Records excerpted from a collection
╔══

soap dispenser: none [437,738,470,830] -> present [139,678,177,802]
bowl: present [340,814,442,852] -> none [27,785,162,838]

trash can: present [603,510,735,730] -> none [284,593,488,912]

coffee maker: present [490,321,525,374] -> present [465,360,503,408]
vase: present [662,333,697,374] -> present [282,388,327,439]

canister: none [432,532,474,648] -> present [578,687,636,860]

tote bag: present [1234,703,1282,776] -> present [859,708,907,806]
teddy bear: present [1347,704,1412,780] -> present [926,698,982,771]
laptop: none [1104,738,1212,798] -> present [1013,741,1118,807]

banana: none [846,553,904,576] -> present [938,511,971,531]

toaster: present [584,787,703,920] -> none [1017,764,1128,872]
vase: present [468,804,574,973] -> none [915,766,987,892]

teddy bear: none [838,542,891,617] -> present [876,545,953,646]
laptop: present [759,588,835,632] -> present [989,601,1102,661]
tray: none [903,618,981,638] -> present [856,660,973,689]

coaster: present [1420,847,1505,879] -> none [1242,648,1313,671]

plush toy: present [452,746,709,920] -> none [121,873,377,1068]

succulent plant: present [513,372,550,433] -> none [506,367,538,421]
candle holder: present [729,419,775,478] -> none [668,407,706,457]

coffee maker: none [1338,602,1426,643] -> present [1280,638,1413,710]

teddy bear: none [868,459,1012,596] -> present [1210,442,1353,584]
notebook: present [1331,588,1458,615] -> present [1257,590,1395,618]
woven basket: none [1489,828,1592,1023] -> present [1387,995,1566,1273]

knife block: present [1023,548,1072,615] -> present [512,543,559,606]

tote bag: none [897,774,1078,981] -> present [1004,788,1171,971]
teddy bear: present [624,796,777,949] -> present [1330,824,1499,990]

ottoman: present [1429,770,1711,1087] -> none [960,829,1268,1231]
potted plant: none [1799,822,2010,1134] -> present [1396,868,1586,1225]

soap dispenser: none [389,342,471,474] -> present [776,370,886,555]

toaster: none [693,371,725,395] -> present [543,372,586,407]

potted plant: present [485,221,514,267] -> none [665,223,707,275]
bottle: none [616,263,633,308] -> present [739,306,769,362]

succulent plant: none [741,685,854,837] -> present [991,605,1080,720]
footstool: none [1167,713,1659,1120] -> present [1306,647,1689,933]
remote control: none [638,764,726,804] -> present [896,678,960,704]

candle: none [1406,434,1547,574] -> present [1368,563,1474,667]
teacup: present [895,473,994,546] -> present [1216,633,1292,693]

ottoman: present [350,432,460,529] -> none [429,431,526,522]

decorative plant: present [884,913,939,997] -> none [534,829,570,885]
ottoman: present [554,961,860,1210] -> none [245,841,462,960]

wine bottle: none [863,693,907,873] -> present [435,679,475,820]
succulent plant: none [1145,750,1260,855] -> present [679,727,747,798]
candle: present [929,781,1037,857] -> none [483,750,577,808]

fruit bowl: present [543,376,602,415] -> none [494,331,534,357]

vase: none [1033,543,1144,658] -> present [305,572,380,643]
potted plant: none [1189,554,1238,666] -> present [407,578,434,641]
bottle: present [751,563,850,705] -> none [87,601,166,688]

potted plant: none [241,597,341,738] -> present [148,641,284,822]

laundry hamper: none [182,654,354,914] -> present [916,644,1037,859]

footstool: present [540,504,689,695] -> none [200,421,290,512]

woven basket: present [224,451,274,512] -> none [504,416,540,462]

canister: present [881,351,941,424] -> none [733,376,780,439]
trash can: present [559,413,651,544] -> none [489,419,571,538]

╚══

— About this task —
Whenever a line of the records holds the string "soap", pick it out and copy it.

— Solution below —
soap dispenser: none [437,738,470,830] -> present [139,678,177,802]
soap dispenser: none [389,342,471,474] -> present [776,370,886,555]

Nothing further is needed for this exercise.